Regina le pidió a Cora que cuidara de Lana, si algo salía mal que llevara a la niña al hospital, la leche no sería problema, ya que Ruth tomaba biberón con fórmula para recién nacido. El corazón lo tenía encogido por dejar a Lana tanto tiempo sola, pero era necesario, Emma la necesitaba más en aquel momento.
David estaba al volante, Emma inhalaba y exhalaba mientras Regina la alentaba con los ejercicios indicados por el obstetra. El padre de Emma estaba afligido, conducía el escarabajo lo más rápido que podía, sin embargo el tiempo no estaba a su favor. Swan aguantaba el grito lo máximo que podía, pero el dolor empeoró y el sudor bañaba su rostro.
-Lo noto Regina…Está aquí…- Emma lloró desesperada bajándose las bragas.
-Calma, Em…- la morena colocó a su esposa de lado en el asiento con los pies hacia arriba.
-No puedo…Regina…¡Ahhhh!- Mills se asustó. Podía ver con claridad la cabecita de la bebé. Se llevó la mano a la boca sin reacción, David preguntó que estaba pasando y que hacía lo posible en aquel maldito tráfico. Regina consiguió responder, respiró hondo agarrando la mano de la esposa con fuerza.
-Emma…¡Confía en mí! Cuando el dolor venga, empuja. ¡Empuja todo lo que puedas!- pidió decidida. Ella traería a su hija al mundo.
-¡Dios Regina! No mires…Noooo…- otra contracción
-Tengo que mirar. ¡Empuja Emma! ¡Venga!- incentivó
-¡Arrgghhh!- gritó agarrándose al asiento, la sangre huyó de sus dedos, ya no tenían color.
-¡Empuja amor! ¡Empuja!
Esa fue la última orden de Regina, sus manos temblaban y su corazón latía aceleradamente, su mundo pareció detenerse cuando finalmente agarró aquel cuerpecito frágil. Emma se relajó dejando caer su cabeza en la ventana del escarabajo, cerró los ojos emocionada, el llanto sonó melodioso en sus oídos. Cuando encontró los pares de ojos castaños de la esposa lloró aún más, Regina también lloraba con su sucia hija en brazos. David apenas respiraba, se negaba a mirar hacia atrás, no podía ver aquello, no a su hija. Como el médico había hecho, Mills colocó a la hija sobre el pecho de la esposa y el llanto cesó poco a poco, sabía que estaba segura.

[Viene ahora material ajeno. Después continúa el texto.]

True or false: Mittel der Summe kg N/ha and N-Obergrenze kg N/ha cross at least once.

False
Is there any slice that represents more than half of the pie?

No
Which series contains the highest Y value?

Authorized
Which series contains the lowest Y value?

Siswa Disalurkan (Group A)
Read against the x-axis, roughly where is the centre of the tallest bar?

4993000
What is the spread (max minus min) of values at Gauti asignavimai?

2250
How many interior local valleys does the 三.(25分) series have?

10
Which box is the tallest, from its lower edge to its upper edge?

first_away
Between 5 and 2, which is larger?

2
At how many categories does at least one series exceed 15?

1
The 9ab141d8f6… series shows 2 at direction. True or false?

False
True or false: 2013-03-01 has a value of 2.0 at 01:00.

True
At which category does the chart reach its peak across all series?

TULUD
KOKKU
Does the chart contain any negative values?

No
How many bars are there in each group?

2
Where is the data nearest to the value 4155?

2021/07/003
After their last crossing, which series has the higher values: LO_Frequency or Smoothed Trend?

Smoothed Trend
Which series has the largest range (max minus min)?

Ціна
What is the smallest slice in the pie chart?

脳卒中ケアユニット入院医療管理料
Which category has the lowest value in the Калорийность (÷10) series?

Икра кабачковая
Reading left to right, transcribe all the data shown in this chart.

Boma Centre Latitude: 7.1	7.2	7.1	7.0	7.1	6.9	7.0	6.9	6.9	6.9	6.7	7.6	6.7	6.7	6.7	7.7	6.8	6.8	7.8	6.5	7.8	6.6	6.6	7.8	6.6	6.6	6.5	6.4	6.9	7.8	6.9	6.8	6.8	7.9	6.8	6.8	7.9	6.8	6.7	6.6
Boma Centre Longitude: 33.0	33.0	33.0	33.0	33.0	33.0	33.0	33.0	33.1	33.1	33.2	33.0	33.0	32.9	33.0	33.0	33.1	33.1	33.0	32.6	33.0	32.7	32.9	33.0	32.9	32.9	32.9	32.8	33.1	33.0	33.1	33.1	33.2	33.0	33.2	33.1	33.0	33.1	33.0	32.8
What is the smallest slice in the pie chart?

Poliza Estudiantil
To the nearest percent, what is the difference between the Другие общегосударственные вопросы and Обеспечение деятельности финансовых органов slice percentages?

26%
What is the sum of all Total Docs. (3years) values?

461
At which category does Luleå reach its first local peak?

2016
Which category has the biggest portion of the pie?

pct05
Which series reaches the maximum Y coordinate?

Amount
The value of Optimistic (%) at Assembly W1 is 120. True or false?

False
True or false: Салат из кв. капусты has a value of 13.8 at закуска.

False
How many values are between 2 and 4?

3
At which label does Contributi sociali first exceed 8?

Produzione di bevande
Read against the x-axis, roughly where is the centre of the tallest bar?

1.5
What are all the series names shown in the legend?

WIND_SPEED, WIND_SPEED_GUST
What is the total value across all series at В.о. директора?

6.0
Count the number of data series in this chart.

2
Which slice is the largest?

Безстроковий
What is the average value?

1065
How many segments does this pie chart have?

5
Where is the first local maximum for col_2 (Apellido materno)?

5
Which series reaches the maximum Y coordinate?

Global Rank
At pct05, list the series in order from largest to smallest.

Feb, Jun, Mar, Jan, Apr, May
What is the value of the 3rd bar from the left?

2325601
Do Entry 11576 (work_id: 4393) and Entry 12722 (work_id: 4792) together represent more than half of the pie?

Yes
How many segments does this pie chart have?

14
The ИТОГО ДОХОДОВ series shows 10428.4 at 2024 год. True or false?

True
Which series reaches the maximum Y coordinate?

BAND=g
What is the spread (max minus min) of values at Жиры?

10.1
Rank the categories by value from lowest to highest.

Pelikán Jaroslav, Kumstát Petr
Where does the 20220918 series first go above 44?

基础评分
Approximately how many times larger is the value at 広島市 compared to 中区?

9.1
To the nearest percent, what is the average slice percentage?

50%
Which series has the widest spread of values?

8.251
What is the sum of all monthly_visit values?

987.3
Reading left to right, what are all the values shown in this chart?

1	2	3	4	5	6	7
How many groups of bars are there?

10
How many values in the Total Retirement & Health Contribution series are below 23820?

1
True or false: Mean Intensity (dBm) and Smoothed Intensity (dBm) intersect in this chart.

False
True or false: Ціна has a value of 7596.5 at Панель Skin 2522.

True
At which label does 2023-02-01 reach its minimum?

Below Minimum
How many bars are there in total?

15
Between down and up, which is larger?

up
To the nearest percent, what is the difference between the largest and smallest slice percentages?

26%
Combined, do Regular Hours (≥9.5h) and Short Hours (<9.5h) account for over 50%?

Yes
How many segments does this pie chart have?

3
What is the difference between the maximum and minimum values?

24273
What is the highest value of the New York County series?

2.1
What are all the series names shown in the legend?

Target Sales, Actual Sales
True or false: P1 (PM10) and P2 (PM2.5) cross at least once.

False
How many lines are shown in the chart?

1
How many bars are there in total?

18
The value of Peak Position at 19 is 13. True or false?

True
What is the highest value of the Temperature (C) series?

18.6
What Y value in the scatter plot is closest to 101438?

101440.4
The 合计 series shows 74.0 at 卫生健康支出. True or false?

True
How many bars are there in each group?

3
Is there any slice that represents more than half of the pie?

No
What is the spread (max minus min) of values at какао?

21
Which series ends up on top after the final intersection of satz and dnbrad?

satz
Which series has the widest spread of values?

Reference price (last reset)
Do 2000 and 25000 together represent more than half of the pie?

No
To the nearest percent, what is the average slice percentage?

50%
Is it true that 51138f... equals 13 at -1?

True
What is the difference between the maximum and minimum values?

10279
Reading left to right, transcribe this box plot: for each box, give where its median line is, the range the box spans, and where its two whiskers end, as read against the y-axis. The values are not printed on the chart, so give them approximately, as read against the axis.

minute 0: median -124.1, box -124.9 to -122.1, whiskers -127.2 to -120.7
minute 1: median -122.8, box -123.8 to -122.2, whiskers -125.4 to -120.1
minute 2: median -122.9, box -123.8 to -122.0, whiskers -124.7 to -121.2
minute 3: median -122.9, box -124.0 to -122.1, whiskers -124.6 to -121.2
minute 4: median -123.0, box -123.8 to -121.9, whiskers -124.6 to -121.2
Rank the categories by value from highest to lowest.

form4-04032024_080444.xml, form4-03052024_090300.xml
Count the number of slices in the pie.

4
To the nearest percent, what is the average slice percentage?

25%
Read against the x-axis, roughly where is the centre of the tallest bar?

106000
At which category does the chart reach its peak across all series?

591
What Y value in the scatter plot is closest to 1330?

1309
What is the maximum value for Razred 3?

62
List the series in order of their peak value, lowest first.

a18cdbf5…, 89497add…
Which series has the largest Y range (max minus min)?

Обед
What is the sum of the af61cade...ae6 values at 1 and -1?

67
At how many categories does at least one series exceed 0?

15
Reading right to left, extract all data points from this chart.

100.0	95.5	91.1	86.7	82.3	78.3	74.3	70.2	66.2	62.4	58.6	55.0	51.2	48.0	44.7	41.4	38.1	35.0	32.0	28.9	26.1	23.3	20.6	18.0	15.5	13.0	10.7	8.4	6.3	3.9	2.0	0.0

La niñita rubita encaraba a la madre con fervor, como si quisiera decirle algo, era despierta y tan linda. Swan lloraba y reía al mismo tiempo, jamás olvidaría aquel momento, el más hermoso de toda su vida. Podría haber tenido dudas sobre ser madre toda su vida, pero en aquel instante todo tenía sentido, toda había valido la pena, ansiaba por ese momento sin saberlo. Ya no tenía miedo, no había reservas, volverse madre había sido la mejor cosa que le había pasado a Emma Swan. Se sentía viva una vez más. Era como renacer, transformase, lo sentía, sabía lo que era ser madre, aun así era totalmente diferente. Se sentía orgullosa de sí misma, cada contracción que había pasado había valido la pena cuando aquello ojitos castaños encontraron los suyos. La mezcla de amor y celos la acometió, nada le haría daño a ese ser indefenso, se sentía la madre más poderosa del mundo, podría morir de amores en aquel instante, sentía una emoción sin igual, una sensación inexplicable.
Amor.
Amaba, amaba aún más a aquella pequeña vida, su panda, su princesita. Amaba incondicionalmente aquellas dos vidas.